The Swedish academy statement reads, "Carbon, the basis of all known life on earth, has surprised us once again." The thin flake of carbon, the duo created in 2004, just as thick as an atom is exceptionally strong and it conducts electricity like copper. It's transparent and outperforms any other material in heat conduction. Such properties enable it to surpass silicon as the basis for computer chips and create a host of new materials that could alter the present-day touch screens to solar cells. The graphene components could be packed more closely on a chip than silicon, making it smaller and efficient. The potential miniaturization could even surpass the world of nano technology.

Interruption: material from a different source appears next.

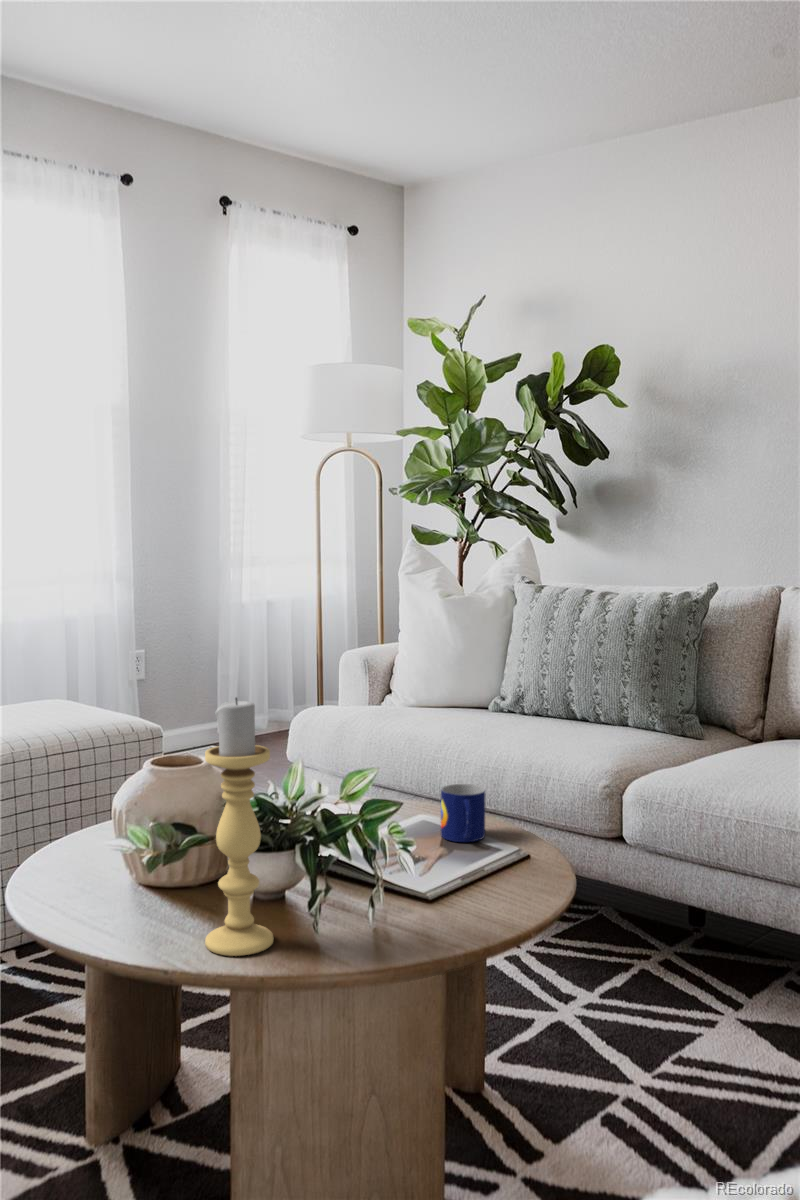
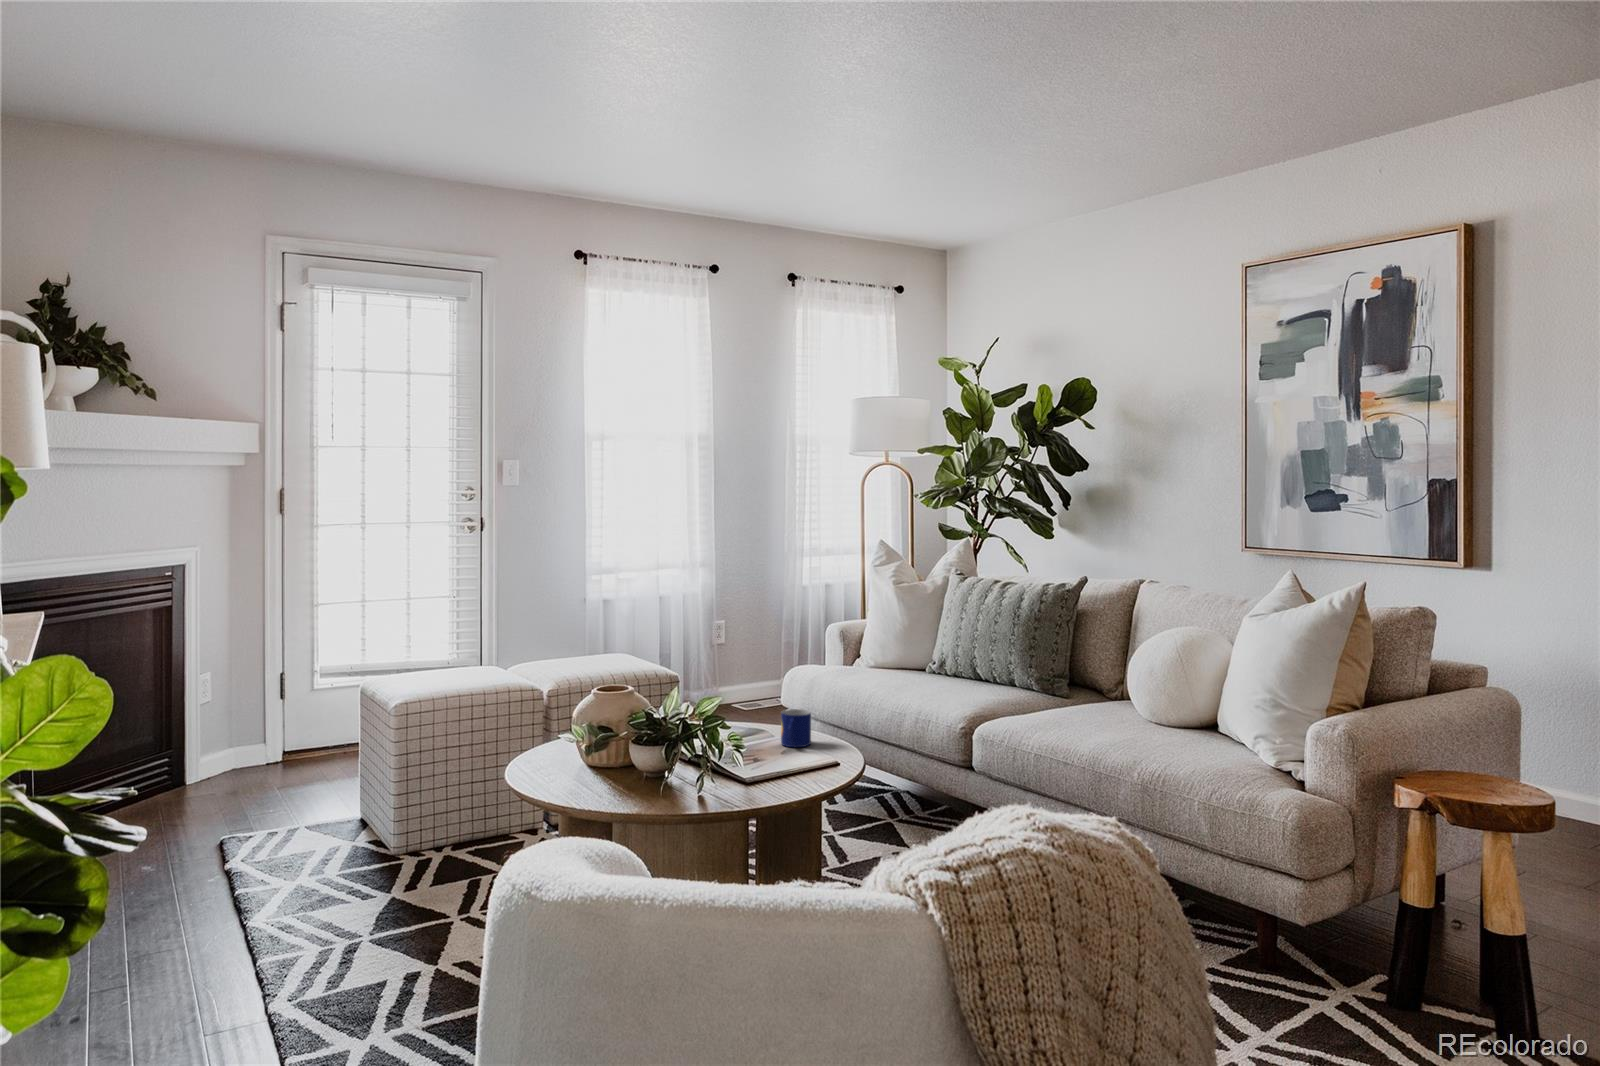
candle holder: present [205,698,273,956] -> none [578,638,618,788]

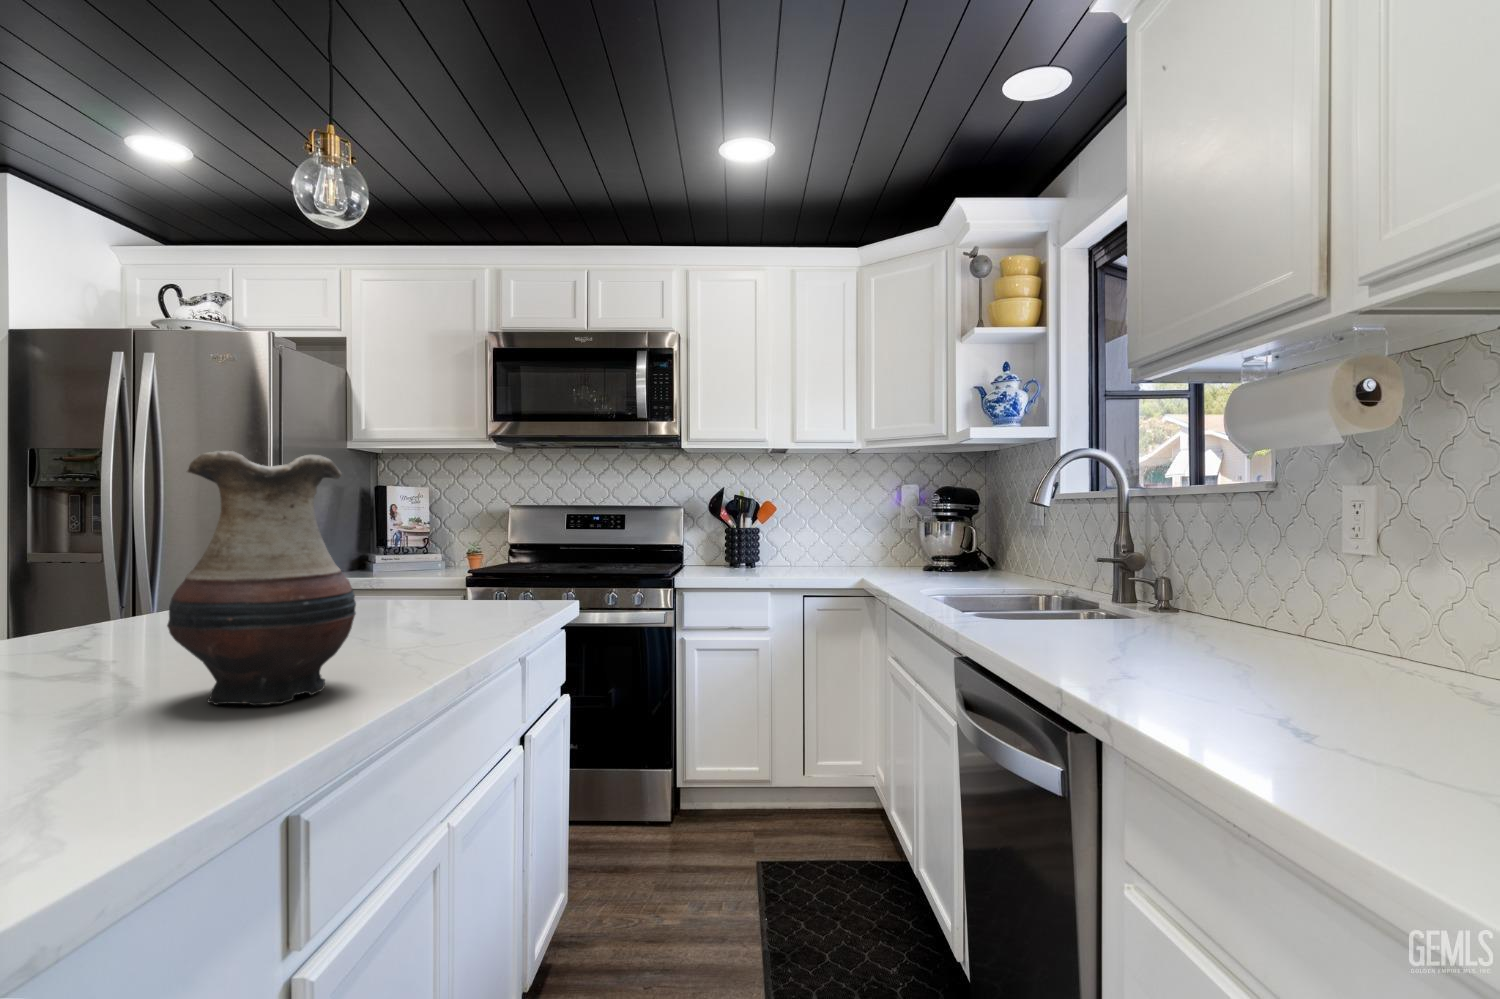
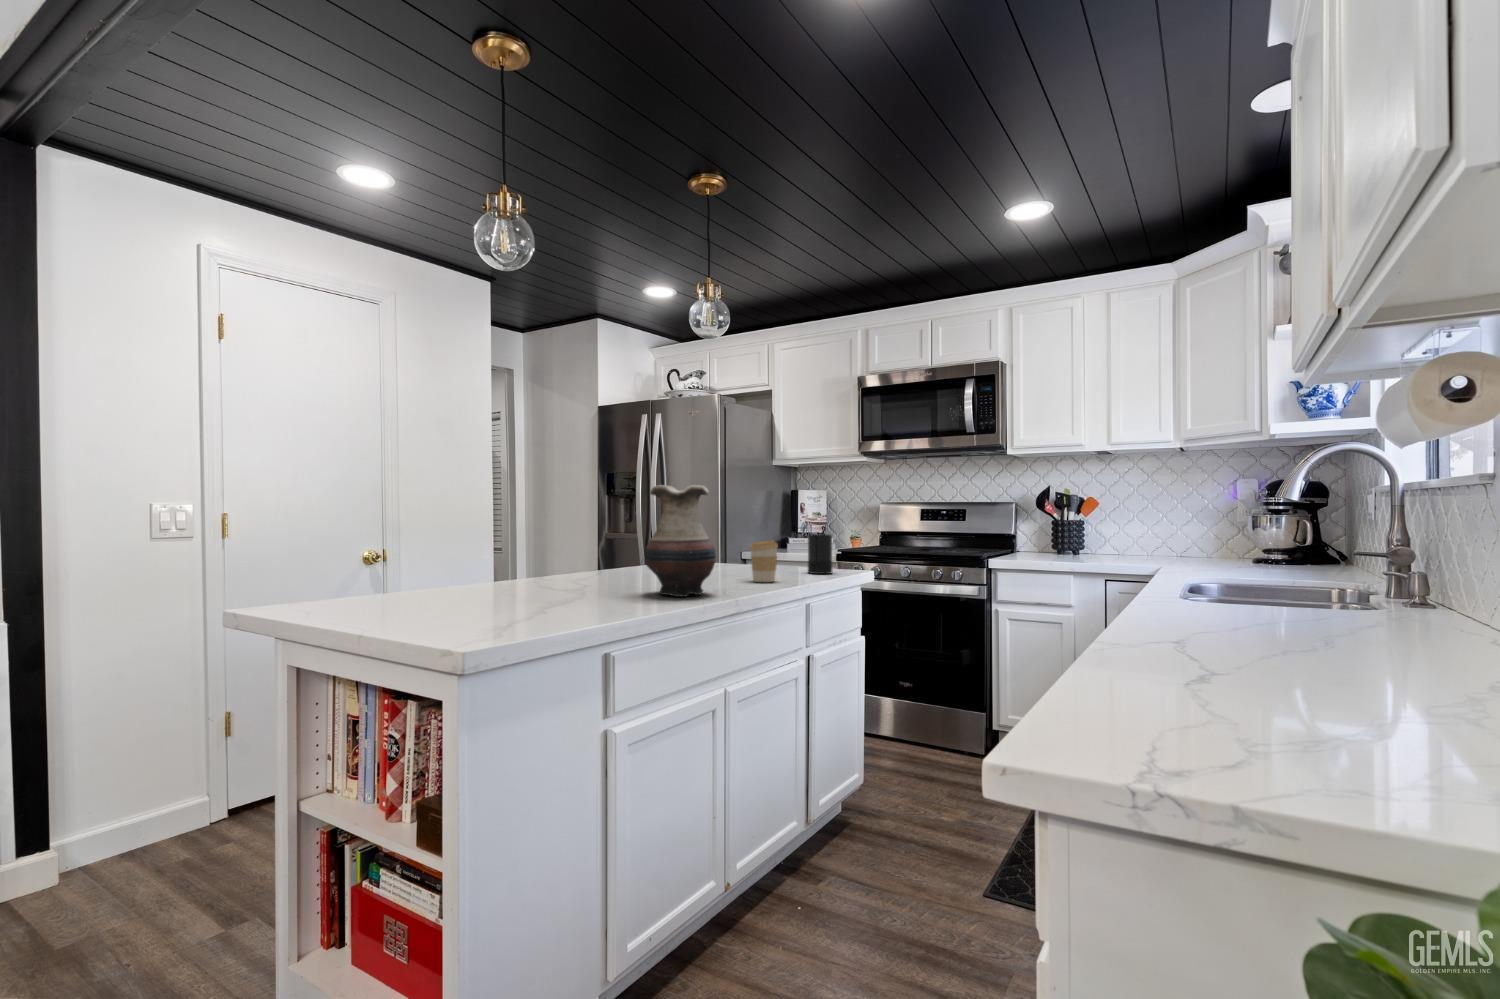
candle: none [470,547,517,616] -> present [808,534,832,574]
coffee cup: none [391,565,448,643] -> present [749,540,778,582]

The negligible thickness of the graphene makes it appears like a two dimensional lattice of atoms. Many thought that it was practically impossible to create such ultra-thin materials. But Andre Geim and Konstantin Novoselov originally used adhesive tape to rip off Graphene layers from graphite, another form of carbon most commonly used in pencils.Thus the sticky tape and pencil generated a wonderful material that has a variety of practical applications. This exotic material will also help the scientists to study the pure theoretical foundations of physics such as Quantum weirdness. The graphene provides an opportunity to study the layer of atoms in a way that was impossible in the recent past.

The carbon nano tubes and bucky balls, both are different versions of carbon atom arrangements, have already surprised the scientists with their unusual properties. The graphene, the latest addition from the carbon family, has exhibited something previously unknown to science -- so thin, yet so strong and conducting. Even the creators of graphene can not fully comprehend what it will bring.